7. Loading & Splitting the OpenWebText Dataset

dataset = load_dataset("openwebtext")
dataset = dataset["train"].train_test_split(test_size=0.1)

The dataset is split into training (90%) and testing (10%). We then map our tokenize_function to tokenize the entire dataset.

8. DataLoader Configuration

We create PyTorch DataLoaders for both training and testing, defining a custom collate_fn that moves tensors to the correct device:

def collate_fn(batch):
    ...
train_loader = DataLoader(..., collate_fn=collate_fn)

9. Label Smoothing

A custom class LabelSmoothingCrossEntropy is implemented to mitigate overconfidence in predictions.
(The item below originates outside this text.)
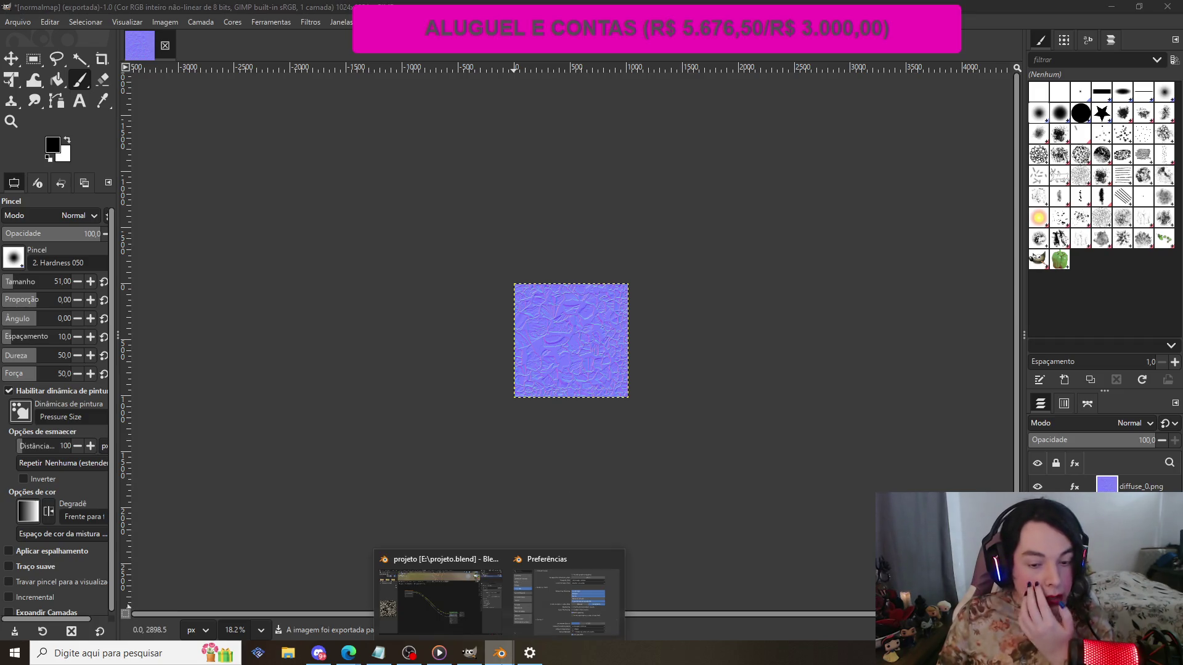
# - Bring the Blender project forward and close the Preferences window
pyautogui.click(454, 610)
We replace the typical cross-entropy loss with label smoothing:

class LabelSmoothingCrossEntropy(nn.Module):
    ...
label_smoothing_loss_fn = LabelSmoothingCrossEntropy(smoothing=0.1)
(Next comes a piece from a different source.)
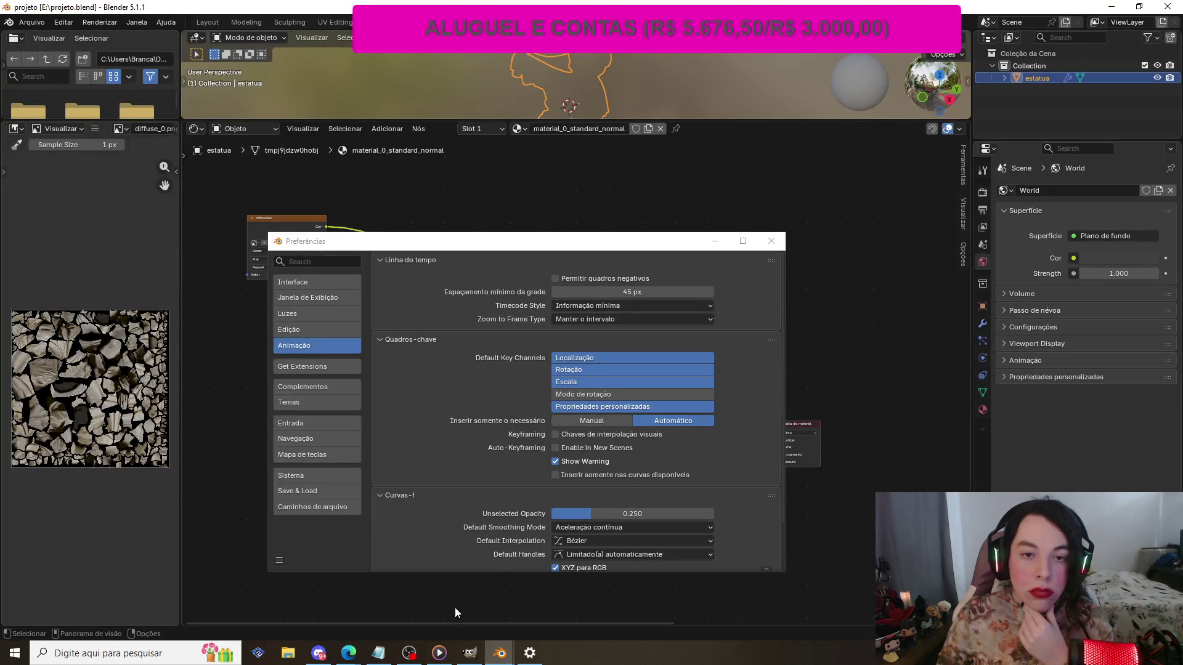
pyautogui.click(772, 241)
10. Improved Distillation Loss Function

The distillation_loss function calculates:

  1. Hard Loss: computed via label smoothing (label_smoothing_loss_fn).
  2. Soft Loss: a Kullback-Leibler divergence between teacher and student logits, scaled by a temperature.
def distillation_loss(student_outputs, teacher_outputs, labels, temperature=3.0, alpha=0.7):
    ...
    return alpha * hard_loss + (1 - alpha) * soft_loss

The parameter alpha balances between hard and soft losses.

11. Training Loop

We define train_student to run through multiple epochs of training:

def train_student(student_model, teacher_model, train_loader, epochs=3, lr=3e-6, output_dir="distilled_model"):
    ...

During each batch:

  1. The teacher model generates logits.
  2. The student model generates logits.
  3. We compute the distillation loss and backpropagate.

12. Model Evaluation

We generate text from both teacher and student models on the test set using:

model.generate(...)

We collect a few samples to compare their outputs.

13. Running the Training

Here, we call train_student(...) with the desired parameters:

trained_model = train_student(
    student_model,
    teacher_model,
    train_loader,
    epochs=2, 
    lr=3e-6,
    output_dir=output_model_dir
)

Adjust epochs or learning rate as needed.

14. Saving the Final Model

We save the student model's final state dictionary:

torch.save(trained_model.state_dict(), os.path.join(output_model_dir, "final_distilled_model.pt"))

15-16. Comparison and Saving Outputs

We generate a few samples from both teacher and student and write them to a text file to visually compare performance.

Conclusion

You have now completed a step-by-step guide for distilling a GPT model (GPT2) into a smaller student (DistilGPT2). This approach balances teacher-derived knowledge (soft labels) with the original ground truth (hard labels) to produce a more compact yet capable model.

Feel free to modify:

  • The data augmentation logic.
  • The temperature and alpha parameters in the distillation loss.
  • The dropout rates.
  • Other hyperparameters (batch size, learning rate, epochs, etc.).

Experiment with these settings to find the best trade-off between performance and model size. Good luck distilling!